A S.P.E.C.T.R.E. is haunting Europe


And globally.  But not the spectre of communism.  The organisation that owns the James Bond rights have resolved the legal dispute with Kevin McClory’s estate and now Ernst Stavro Blofeld can return, along with the SPecial Executive for Crime, Terror, Revenge and Extortion.  This is a moment I have waited for a long, long time.  The relaunch of Bond in 2006 had the omnipresent group Quantum standing in for S.P.EC.T.R.E. but it could now be written that Quantum is just a front for the original criminal empire.  Though legally, S.P.E.C.TR.E. and large parts of Thunderball was the intellectual property of McClory, Blofeld was not, named as he was after the cricket commentator and Ian Fleming friend, Henry Blofeld.  But after an initial proposal to have a group of nihilists to depose Blofeld as head of S.P.E.C.T.R.E.  in The Spy Who Loved Me was shelved because the ongoing court battle might have delayed the release date past the 15th anniversary, all references were cut, to the extent that there is a an oblique reference in the pre-titles sequence in For Your Eyes Only, where, after Bond lays flowers on his wife’s grave, there is just a bald guy in a wheelchair and neck brace, with white cat, who is dropped down a chimney in pre-development London Docklands (sans cat).
As with part of the plot of Diamonds Are Forever, there was always the prospect that even this person was just another Blofeld double.  Now that Never Say Never Again is being talked of being made ‘official’, that intriguing prospect makes the Blofeld double argument plausible as he pops up again two years later, played by Max von Sydow (in yet another change of appearance, in accordance with the novels).  Whether this addition to the canon would be after or before Octopussy is largely immaterial but Bond does have to retire and then come back.

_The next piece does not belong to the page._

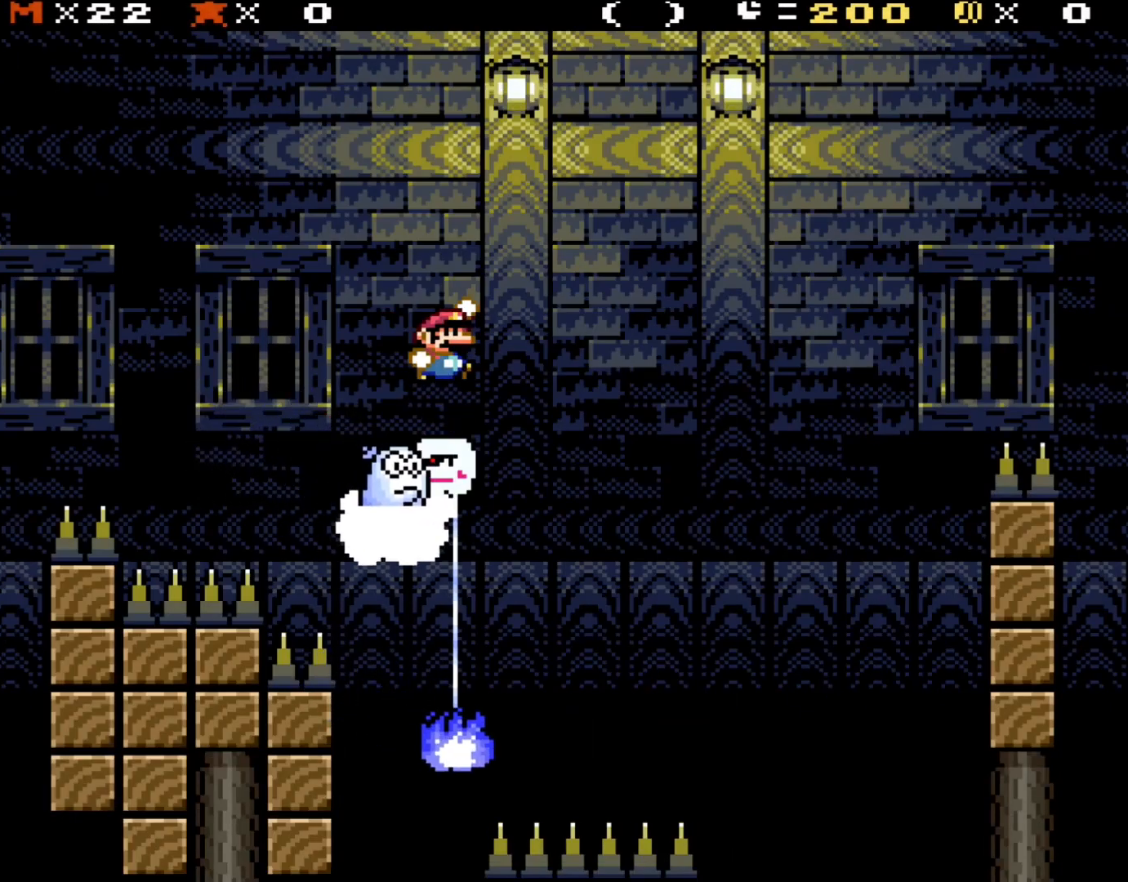
{"buttons": ["X"], "events": [[67, "B", "down"], [150, "B", "up"], [317, "Y", "up"], [350, "X", "down"]]}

S.P.E.C.T.R.E. was the replacement for Smersh (an abbreviation of Smiert Spionem – death to [foreign] spies), the Soviet spycatchers, as peaceful co-existence between the West and the Soviet bloc seemed ever more likely in the wake of de-Stalinisation in the USSR.  A mafia of mafias with its tentacles stretched around the world was seen as a neutral replacement (though with obvious subtext).  I still believe it was a play on Marx and Engel’s Communist Manifesto tract by dedicated anti-communist Fleming, so S.P.E.C.T.R.E. became a convenient stand-in for Smersh as Quantum did for the former.  Now it can flourish again in all of its malignancy with the Bond villain sans pareil heading it up once more.